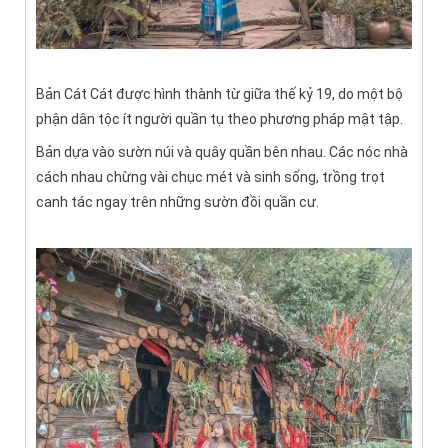
Bản Cát Cát được hình thành từ giữa thế kỷ 19, do một bộ
phận dân tộc ít người quần tụ theo phương pháp mật tập.
Bản dựa vào sườn núi và quây quần bên nhau. Các nóc nhà
cách nhau chừng vài chục mét và sinh sống, trồng trọt
canh tác ngay trên những sườn đồi quần cư.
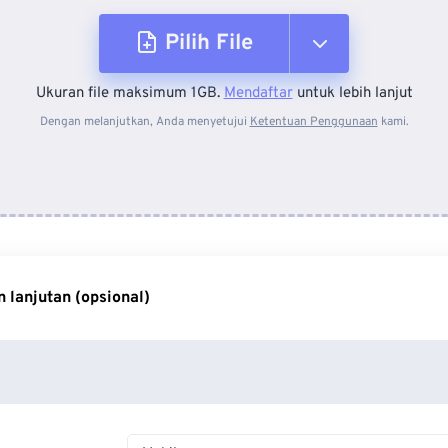
Pilih File
Ukuran file maksimum 1GB.
Mendaftar
untuk lebih lanjut
Dari Perangkat
Dengan melanjutkan, Anda menyetujui
Ketentuan Penggunaan
kami.
Dari Dropbox
Dari Google Drive
 lanjutan (opsional)
Dari OneDrive
Dari Url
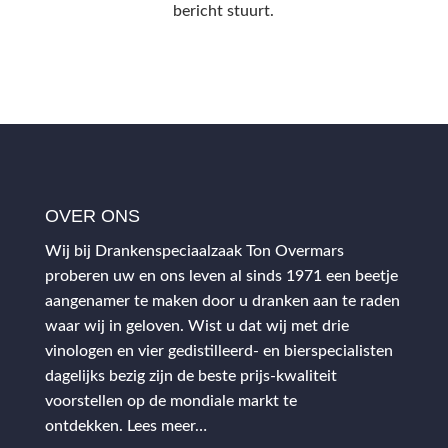
bericht stuurt.
OVER ONS
Wij bij Drankenspeciaalzaak Ton Overmars
proberen uw en ons leven al sinds 1971 een beetje
aangenamer te maken door u dranken aan te raden
waar wij in geloven. Wist u dat wij met drie
vinologen en vier gedistilleerd- en bierspecialisten
dagelijks bezig zijn de beste prijs-kwaliteit
voorstellen op de mondiale markt te
ontdekken.
Lees meer…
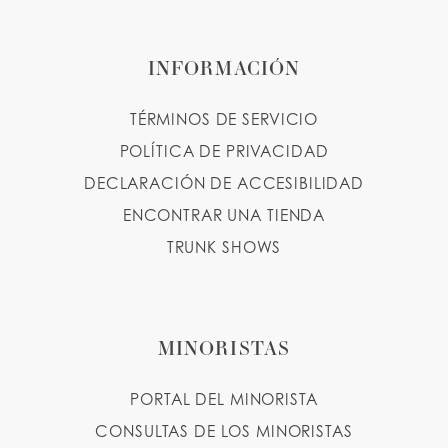
INFORMACIÓN
TÉRMINOS DE SERVICIO
POLÍTICA DE PRIVACIDAD
DECLARACIÓN DE ACCESIBILIDAD
ENCONTRAR UNA TIENDA
TRUNK SHOWS
MINORISTAS
PORTAL DEL MINORISTA
CONSULTAS DE LOS MINORISTAS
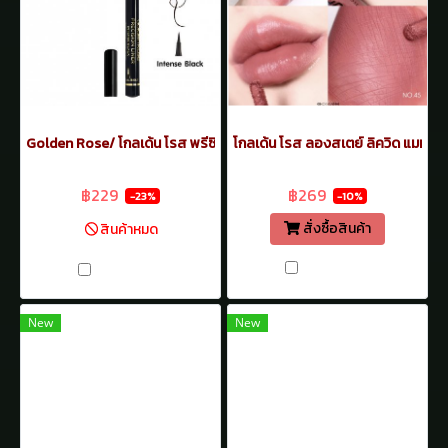
Golden Rose/ โกลเด้น โรส พรีซิชั่น ไลเนอร์ Precision Liner ปากกาพู่กัน 
โกลเด้น โรส ลองสเตย์ ลิควิด แมท ลิ
฿299
฿299
฿229
฿269
-23%
-10%
สั่งซื้อสินค้า
สินค้าหมด
เปรียบเทียบ
เปรียบเทียบ
New
New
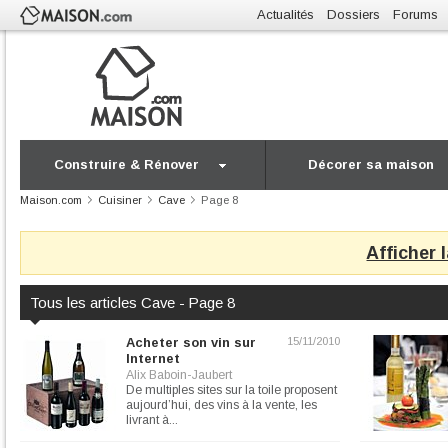
Actualités
Dossiers
Forums
Construire & Rénover
Décorer sa maison
Maison.com
Cuisiner
Cave
Page 8
Afficher 
Tous les articles Cave - Page 8
Acheter son vin sur
15/11/2010
Internet
Alix Baboin-Jaubert
De multiples sites sur la toile proposent
aujourd’hui, des vins à la vente, les
livrant à...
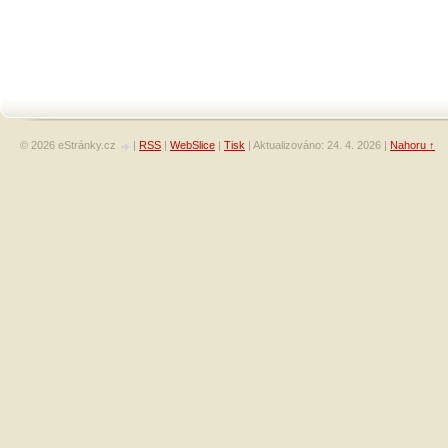
© 2026 eStránky.cz
|
RSS
|
WebSlice
|
Tisk
|
Aktualizováno: 24. 4. 2026
|
Nahoru ↑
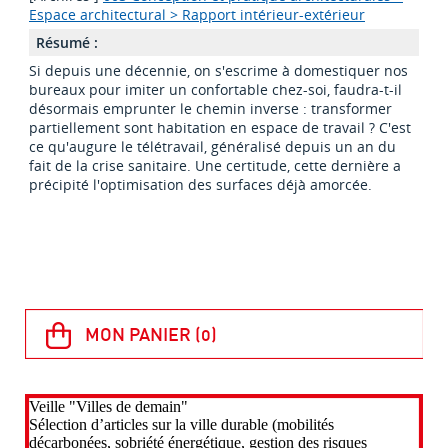
Espace architectural > Rapport intérieur-extérieur
Résumé :
Si depuis une décennie, on s'escrime à domestiquer nos
bureaux pour imiter un confortable chez-soi, faudra-t-il
désormais emprunter le chemin inverse : transformer
partiellement sont habitation en espace de travail ? C'est
ce qu'augure le télétravail, généralisé depuis un an du
fait de la crise sanitaire. Une certitude, cette dernière a
précipité l'optimisation des surfaces déjà amorcée.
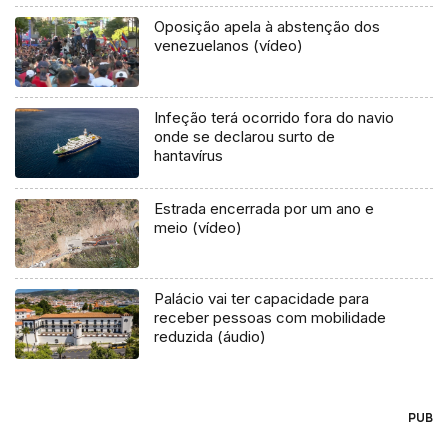
Oposição apela à abstenção dos
venezuelanos (vídeo)
Infeção terá ocorrido fora do navio
onde se declarou surto de
hantavírus
Estrada encerrada por um ano e
meio (vídeo)
Palácio vai ter capacidade para
receber pessoas com mobilidade
reduzida (áudio)
PUB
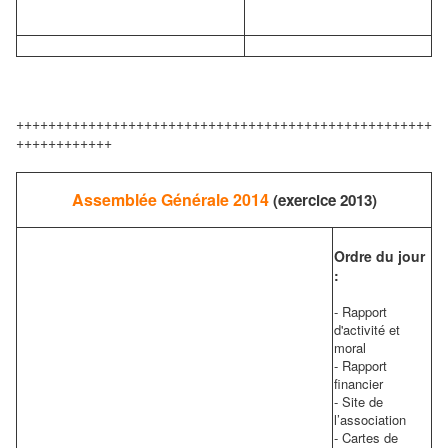
++++++++++++++++++++++++++++++++++++++++++++++++++++
++++++++++++
Assemblée Générale 2014
(exercice 2013)
Ordre du jour
:
- Rapport
d'activité et
moral
- Rapport
financier
- Site de
l’association
- Cartes de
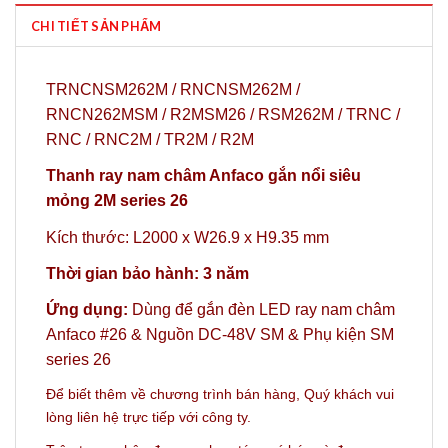
CHI TIẾT SẢN PHẨM
TRNCNSM262M / RNCNSM262M /
RNCN262MSM / R2MSM26 / RSM262M / TRNC /
RNC / RNC2M / TR2M / R2M
Thanh ray nam châm Anfaco gắn nổi siêu
mỏng 2M
series 26
Kích thước: L2000 x W26.9 x H9.35 mm
Thời gian bảo hành: 3 năm
Ứng dụng:
Dùng để gắn
đèn LED ray nam châm
Anfaco #26
&
Nguồn DC-48V SM
&
Phụ kiện SM
series 26
Để biết thêm về chương trình bán hàng,
Quý khách vui
lòng liên hệ trực tiếp với công ty.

******

Starting from the beginning of the items and continuing through the line containing "cách nhau chừng", recast these lines as a JSON list of strings, one string per line, omitting blank lines and leaving out the pictures.

**YOUR RESPONSE:**
[
  "Bản Cát Cát được hình thành từ giữa thế kỷ 19, do một bộ",
  "phận dân tộc ít người quần tụ theo phương pháp mật tập.",
  "Bản dựa vào sườn núi và quây quần bên nhau. Các nóc nhà",
  "cách nhau chừng vài chục mét và sinh sống, trồng trọt"
]